According to the team, the bismuth sheet was just 6.3 Å thick — a depth of roughly two atoms and sufficient for electrons in the metal to be confined in 2D.

The use of MoS2 and sapphire wasn’t accidental. MoS2 has a Young’s modulus — the amount of force required to deform it — of 430 billion pascal (Pa) and sapphire, of 300 billion Pa. That’s more than a million-times the atmospheric pressure at sea level. The squeeze the scientists applied to make 2D bismuth was ‘just’ 200 million Pa. Both MoS2 and sapphire also have smooth surfaces, which means their atoms don’t try to bond with the bismuth atoms near them.

The researchers also found the bismuth sheet thus produced exhibit a strong field effect and a nonlinear Hall effect. A field effect means how well the sheet conducts electricity can be changed by applying an external electric field. The nonlinear Hall effect was more peculiar: when an electric field was applied, the bismuth sheet acquired a voltage in the perpendicular direction. Both the strong field effect and the nonlinear Hall effect occur in 2D metals, not in 3D metals.

To change the world

The new effort is “not the first to grow thin crystals between layers of van der Waals materials. In the past year, there have been reports of single-atom-thick graphene nano-ribbons grown between layers of hexagonal boron nitride, and of gold nanocrystals just a few nanometres thick grown between flakes of MoS2,” University of California, Irvine, condensed-matter physics researcher Javier Sanchez-Yamagishi wrote in a commentary accompanying the paper. “My own group has also produced ultra-thin crystals of bismuth by squeezing the metal between layers of hexagonal boron nitride, although the minimum thickness of our crystals was 5 nanometres.”

“A key difference between our method and that of Zhao and colleagues is that they used large (centimetre-scale) sapphires covered with MoS2, which might be crucial for making atomically thin metals,” he added.

Sanchez-Yamagishi also wrote that the new technique represents a “substantial improvement over what can be made using more expensive and complex techniques”. Since it’s a first attempt, more opportunities as well as new challenges await. For example, researchers can look for ways to use the technique to make 2D sheets composed of multiple metal species, not just one.

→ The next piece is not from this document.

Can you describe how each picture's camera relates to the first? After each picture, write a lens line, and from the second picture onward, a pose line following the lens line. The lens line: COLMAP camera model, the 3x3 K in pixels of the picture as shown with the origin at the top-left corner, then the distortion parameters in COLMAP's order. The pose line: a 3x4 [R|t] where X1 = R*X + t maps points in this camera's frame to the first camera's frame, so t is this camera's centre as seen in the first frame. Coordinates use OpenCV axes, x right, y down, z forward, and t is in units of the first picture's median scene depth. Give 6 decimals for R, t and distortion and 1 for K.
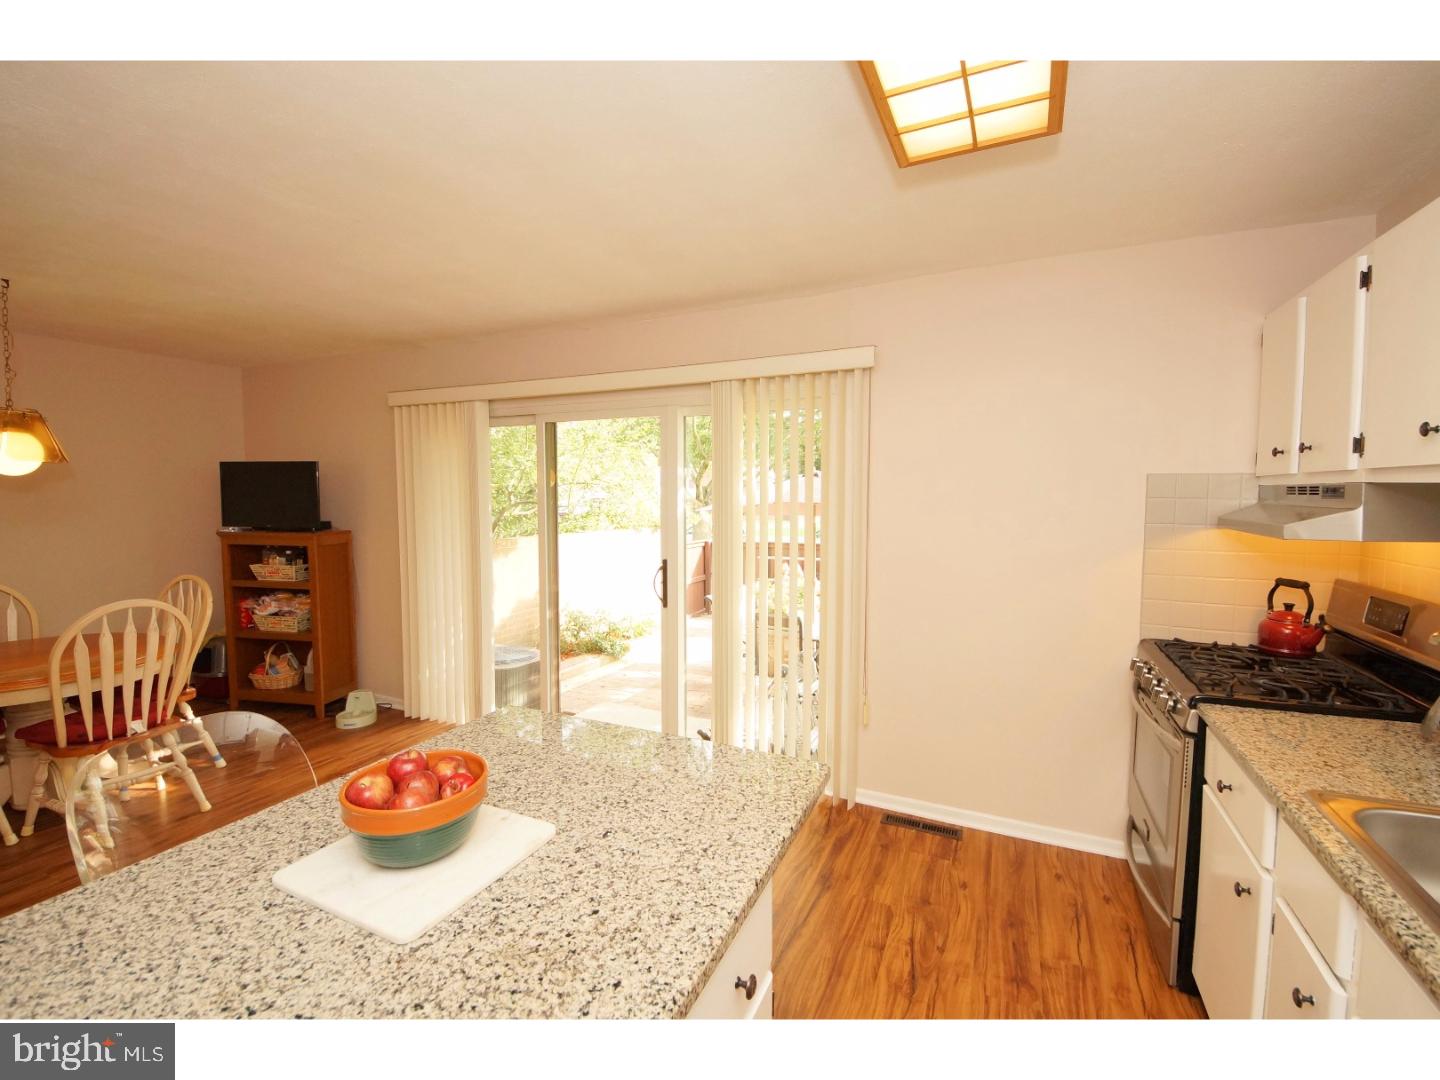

For another, the geometric arrangement of bismuth atoms in the 2D sheet the team made allows it to become a topological insulator only in particular conditions. Future research can improve the technique to make room-temperature topological insulators in a more reliable way — just the way the 2023 chemistry Nobel Prize laureates changed the world when they discovered a simple, reliable way to make quantum dots. Yet another opportunity is to refit the procedure to make 2D metals of larger area.

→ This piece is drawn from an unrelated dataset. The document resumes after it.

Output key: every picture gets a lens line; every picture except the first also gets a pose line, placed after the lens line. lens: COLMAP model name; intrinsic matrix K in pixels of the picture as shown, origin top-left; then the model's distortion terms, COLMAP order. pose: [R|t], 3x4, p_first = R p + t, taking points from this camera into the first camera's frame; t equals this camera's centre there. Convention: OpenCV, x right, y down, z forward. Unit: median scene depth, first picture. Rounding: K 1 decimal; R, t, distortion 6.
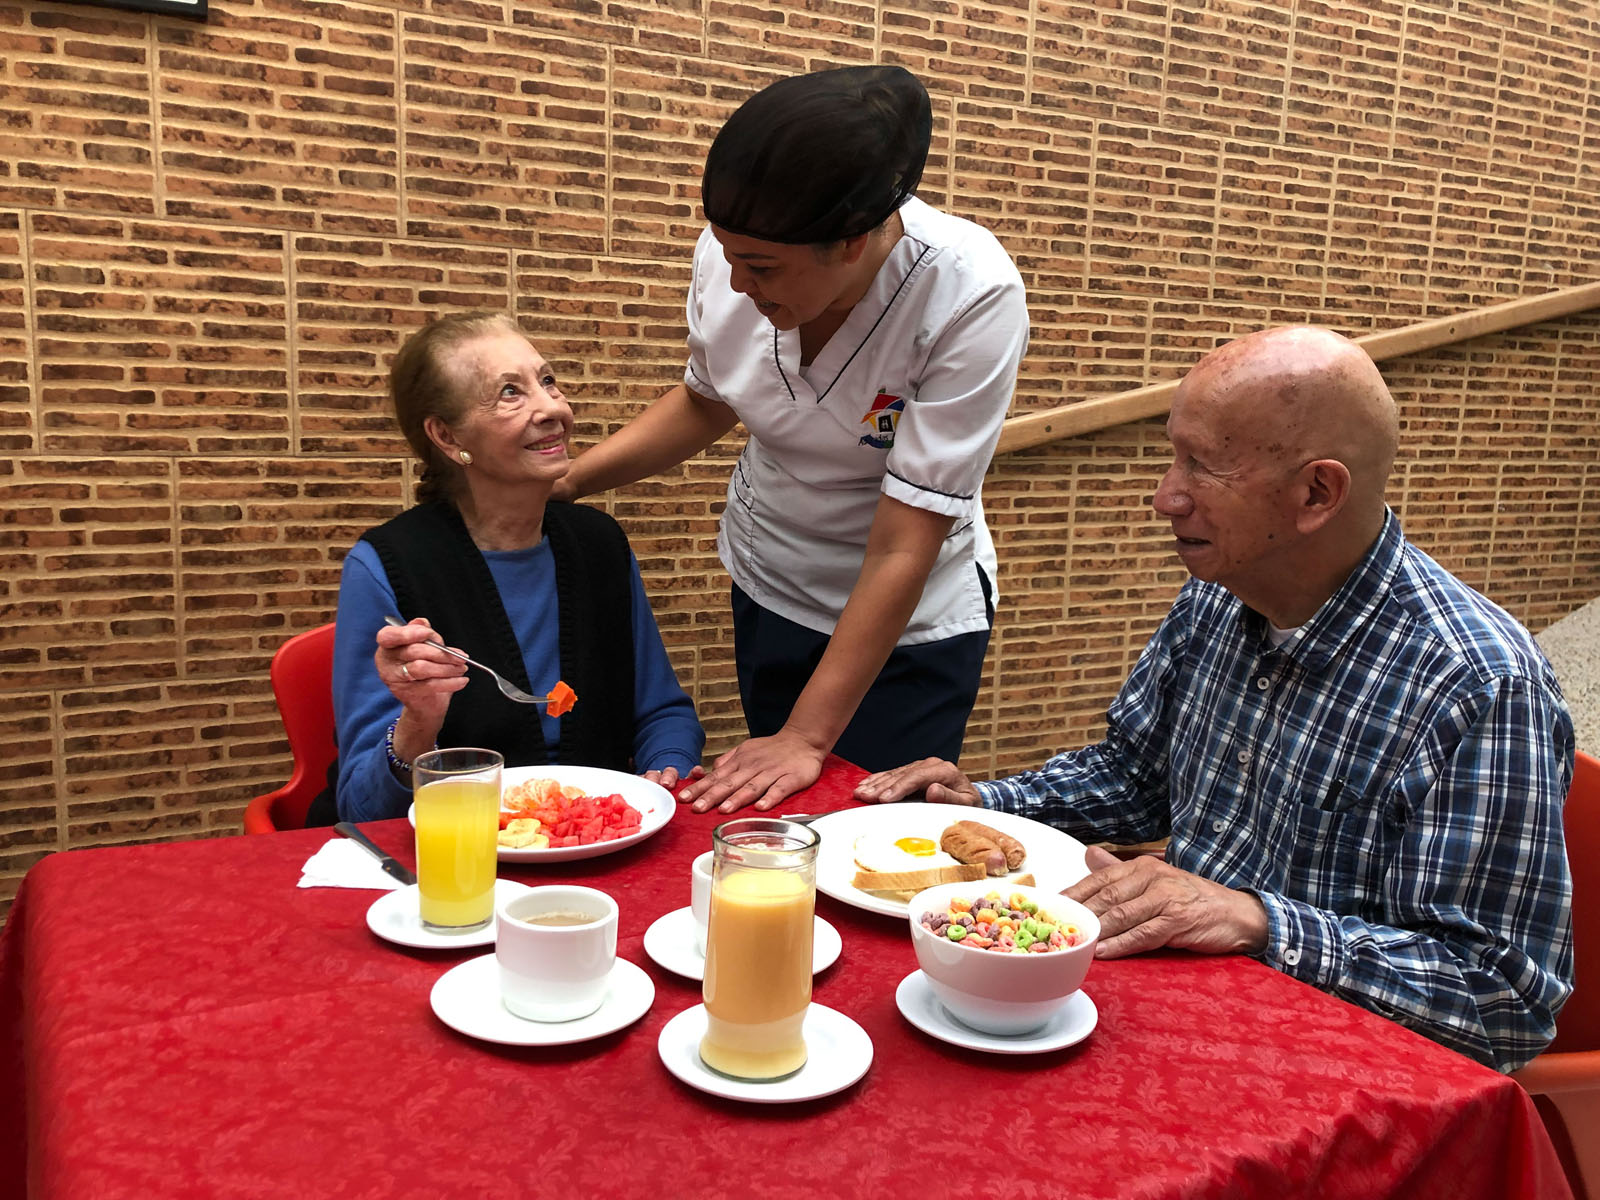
lens RADIAL K [[1303.0, 0, 784.9], [0, 1303.0, 572.8], [0, 0, 1]] dist [0.037069, -0.003902]
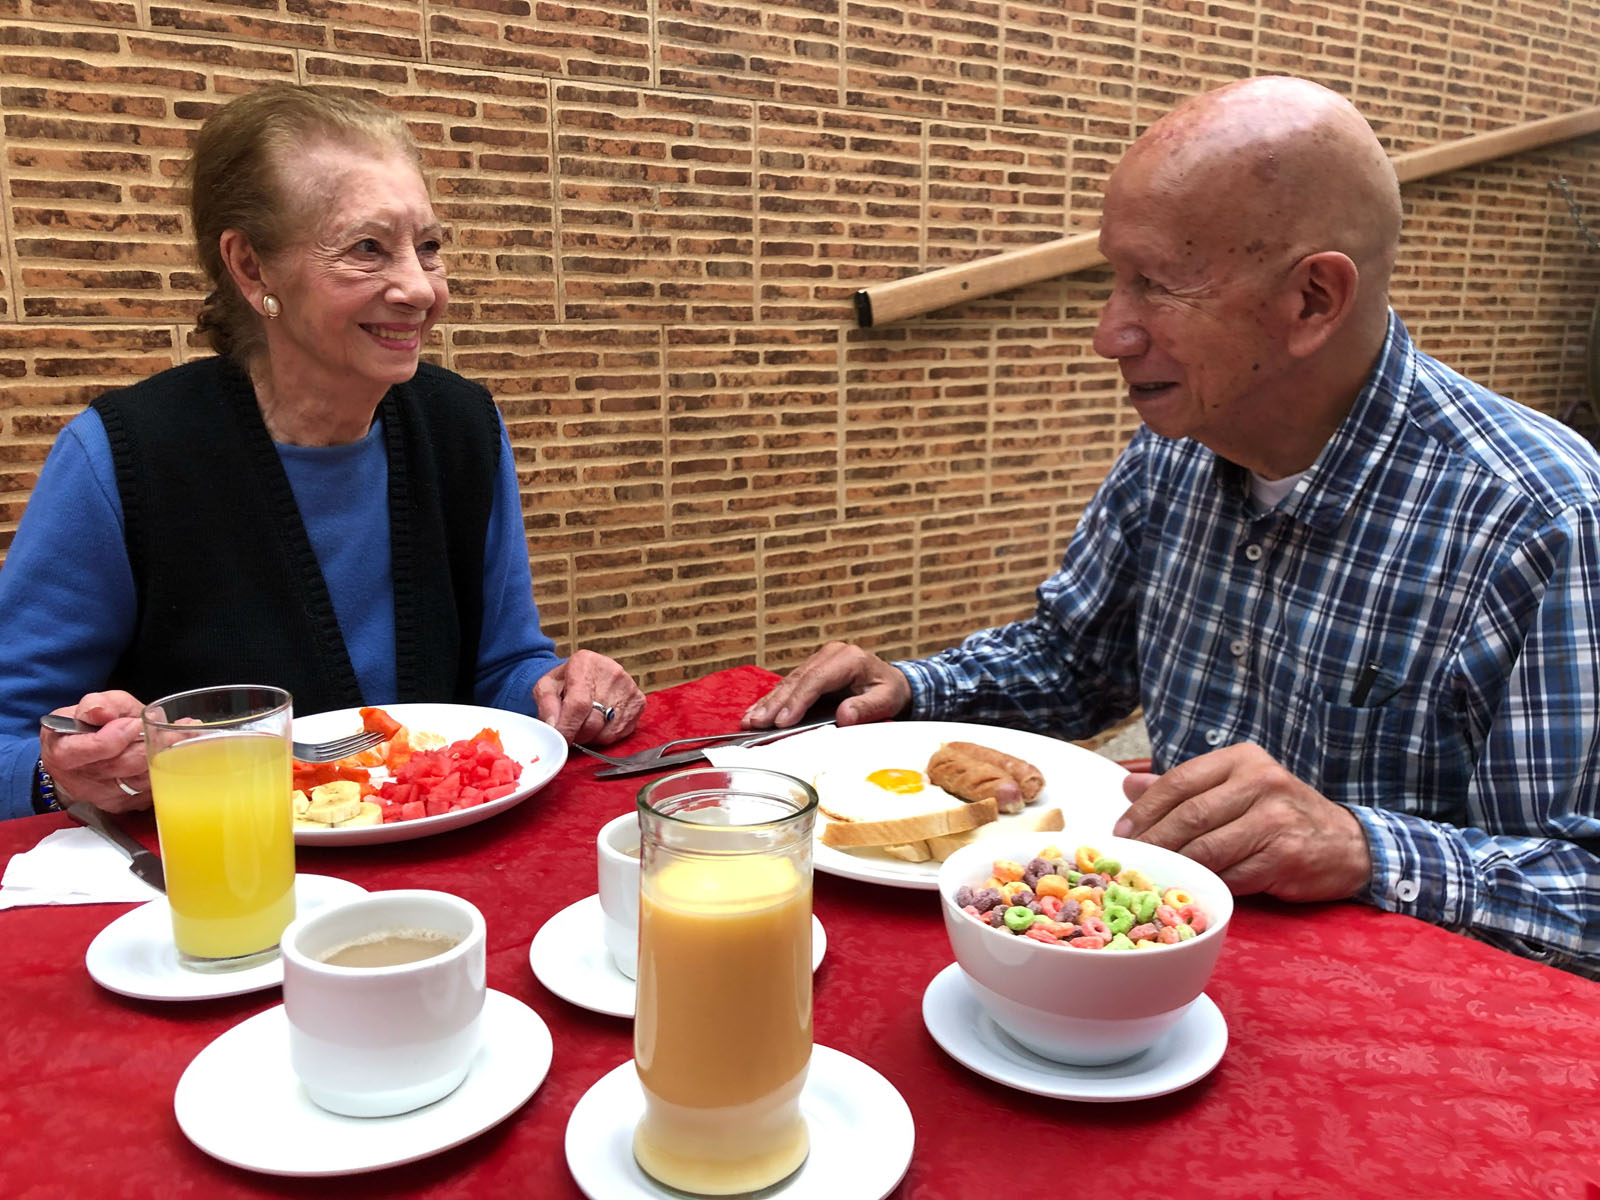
lens RADIAL K [[1293.9, 0, 807.3], [0, 1293.9, 590.6], [0, 0, 1]] dist [0.026531, 0.002686]
pose [[0.991368, -0.052002, 0.120358, -0.018456], [0.043209, 0.996281, 0.074550, 0.026035], [-0.123787, -0.068706, 0.989927, 0.166650]]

Ultimately, scientists stand to learn more about 2D metals themselves, especially hitherto unknown properties. “Even less is known about the electronic properties of the other 2D metals prepared in the study,” Sanchez-Yamagishi wrote. “The stability and large sizes of these materials open up many possibilities for integrating them with other materials and for making new electrical or photonic devices.”